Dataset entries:
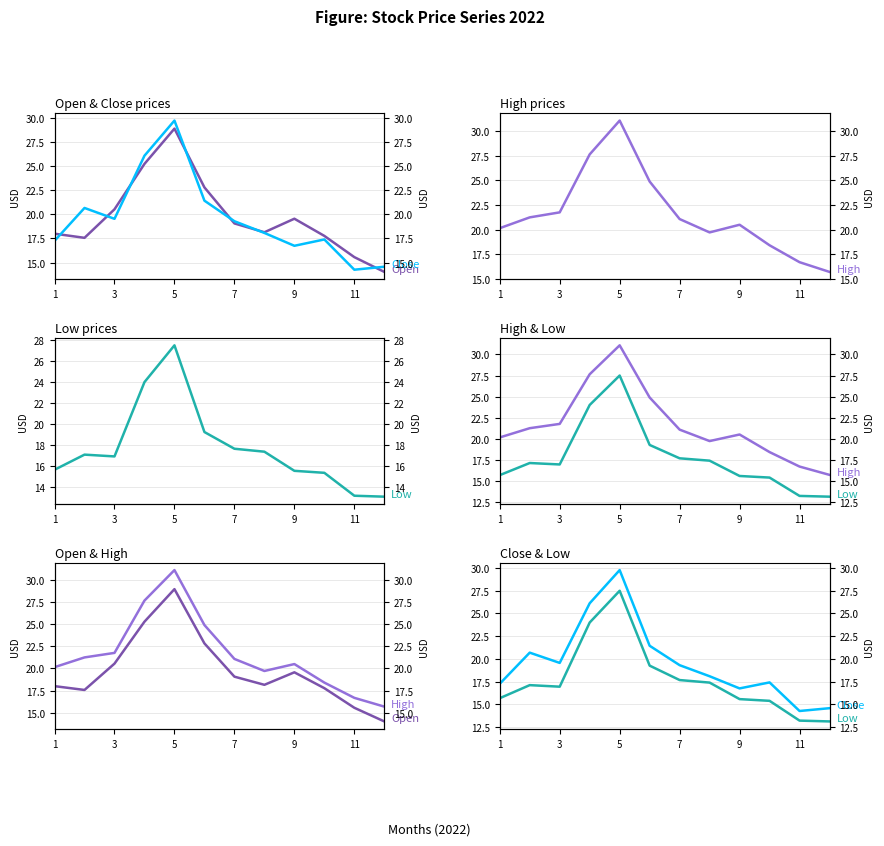

Reading left to right, what are all the values shown in this chart?

Open: 18.0	17.6	20.5	25.3	28.9	22.8	19.1	18.1	19.6	17.8	15.6	14.0
Close: 17.2	20.7	19.6	26.1	29.8	21.4	19.3	18.1	16.7	17.4	14.2	14.6
High: 20.1	21.2	21.8	27.6	31.1	24.9	21.1	19.7	20.5	18.4	16.7	15.7
Low: 15.7	17.1	16.9	24.0	27.5	19.2	17.7	17.4	15.6	15.4	13.2	13.1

What you will do ->
State how many lines in the items above contain the word "Reading", giving only the number.

The completed task ->
1